The FDA grants Orphan Drug status to support development of medicines for the treatment of diseases that that affect fewer than 200,000 people in the United States. Orphan Drug Designation may provide certain benefits, including a seven-year period of market exclusivity if the drug is approved, tax credits for qualified clinical trials and an exemption from FDA application fees.

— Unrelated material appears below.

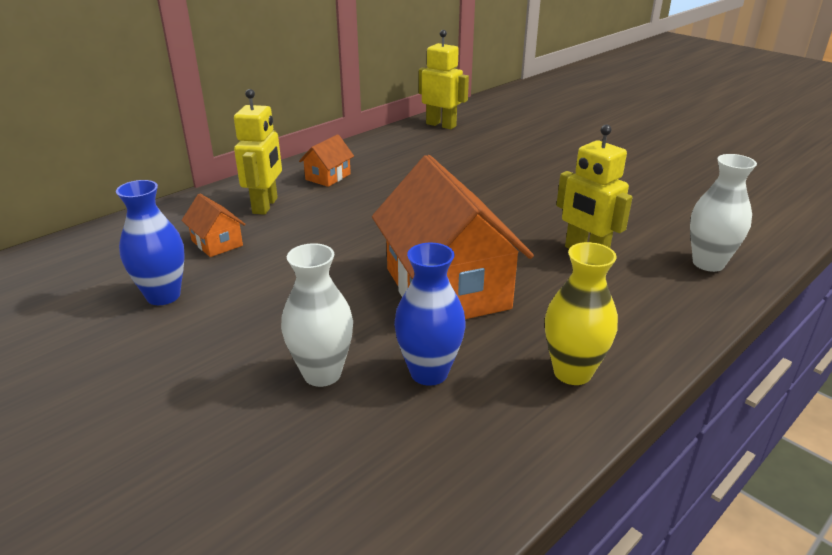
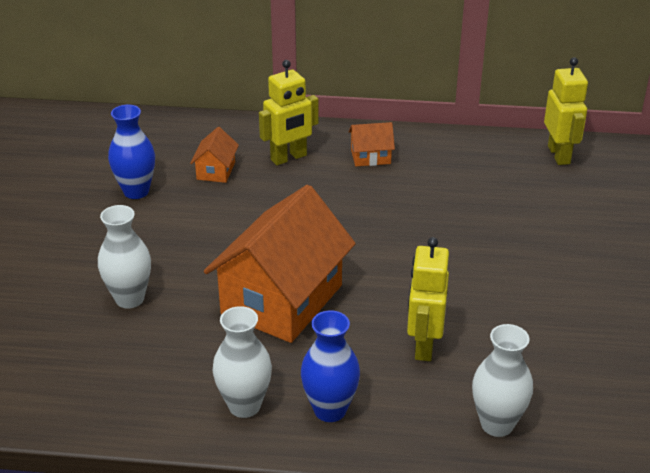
camera: 50 degrees right, 5 degrees up
blue vase [394,243,466,386] -> blue vase moved to [301,310,360,422]
yellow vase [545,242,618,385] -> white vase [212,306,272,418]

Athenex previously announced that it had met its enrollment target for the second interim analysis for the Oraxol Phase III clinical trial for metastatic breast cancer and is scheduled to conduct this interim analysis in the third quarter of 2018. Additionally, the Company announced the receipt of the Promising Innovative Medicine designation for Oraxol by the United Kingdom Medicines and Healthcare products Regulatory Agency on December 27, 2017, qualifying Athenex to apply for Step II of the Early Access to Medicines Scheme to provide patients early access to Oraxol prior to receiving marketing authorization. Athenex also recently announced that the Chinese FDA has allowed the Investigational New Drug application for Oraxol on January 8, 2018. Athenex also announced initial results of a clinical study in Taiwan in patients with metastatic breast cancer, as well as results of the first cohort of patients in a study in Taiwan on the combination with ramucirumab (Cyramza, Eli Lilly’s monoclonal antibody against VEGFR2) in patients with gastric cancer.

Oraxol was initially discovered by Hanmi Pharmaceuticals and licensed to Athenex, in territories including North and Latin Americas, Europe, Japan, greater China and Southeast Asia, Australia and New Zealand. Athenex is leading the registration effort from IND and clinical studies.